Purpose: To describe the knowledge, attitudes, and practices of 7th-graders in Maryland with respect to sun protection and skin cancer.
Methods: Maryland middle school students ages 10 to 16 years (55% girls, estimated 67% white) from 6 counties completed an in-school questionnaire (n = 2,775) developed by the Coalition for Skin Cancer Prevention in Maryland in 1999 to assess knowledge, attitudes, and behaviors concerning sun exposure and skin cancer. To evaluate for gender and age differences, mean knowledge and attitude scores were compared using Student's t-tests and the prevalence of behaviors were compared using Chi-square tests. Multiple regression was used to model how age, gender, knowledge, and attitudes predicted the likelihood of being sunburned the previous summer.

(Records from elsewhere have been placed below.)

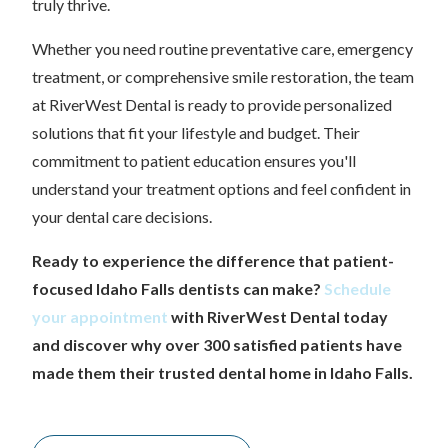
truly thrive.
Whether you need routine preventative care, emergency
treatment, or comprehensive smile restoration, the team
at RiverWest Dental is ready to provide personalized
solutions that fit your lifestyle and budget. Their
commitment to patient education ensures you'll
understand your treatment options and feel confident in
your dental care decisions.
Ready to experience the difference that patient-
focused Idaho Falls dentists can make?
Schedule
your appointment
with RiverWest Dental today
and discover why over 300 satisfied patients have
made them their trusted dental home in Idaho Falls.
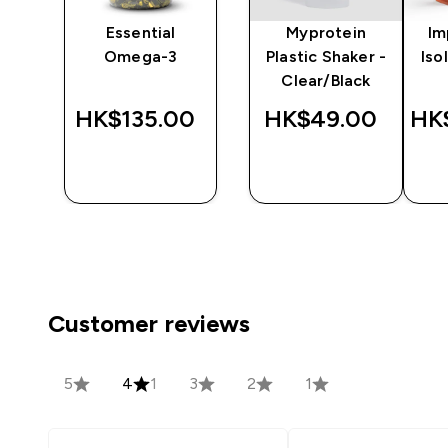
ine
Essential
Myprotein
Im
Omega-3
Plastic Shaker -
Iso
Clear/Black
‎
HK$135.00‎
HK$49.00‎
HK
QUICK
QUICK
BUY
BUY
Customer reviews
5
4
1
3
2
1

Results: On average, these youths correctly answered 65% of 13 true/false items and 43% of 7 multiple choice items. Approximately one-third (32%) felt a tan looked healthy and 51% felt a tan looked attractive; on the other hand, 36% agreed/strongly agreed that sun protection was "cool." Attitudes toward skin protection became less favorable with age (p-for-trend < .001). When out in the sun the previous summer, 37% rarely or never used sunscreen and 43% never wore a hat. The prevalence of two or more painful sunburns during the past summer was 30%. Less favorable attitudes toward skin protection were associated with a higher likelihood of sunburn (p < .001). The likelihood of sunburn did not differ by gender, even though when compared with boys, girls had significantly higher knowledge scores (p < .01), more favorable attitudes (p < .001), and were significantly more likely to report using sunscreen (p < .001).
Conclusions: A substantial proportion of youths were not protecting themselves adequately from sunlight. The overall low levels of knowledge accentuate the need to incorporate basic knowledge of skin cancer and sun protective behaviors in preventive interventions designed for this population. The results particularly emphasize the need to positively impact attitudes toward sun protective behavior early in life to help curb the epidemic of skin cancer.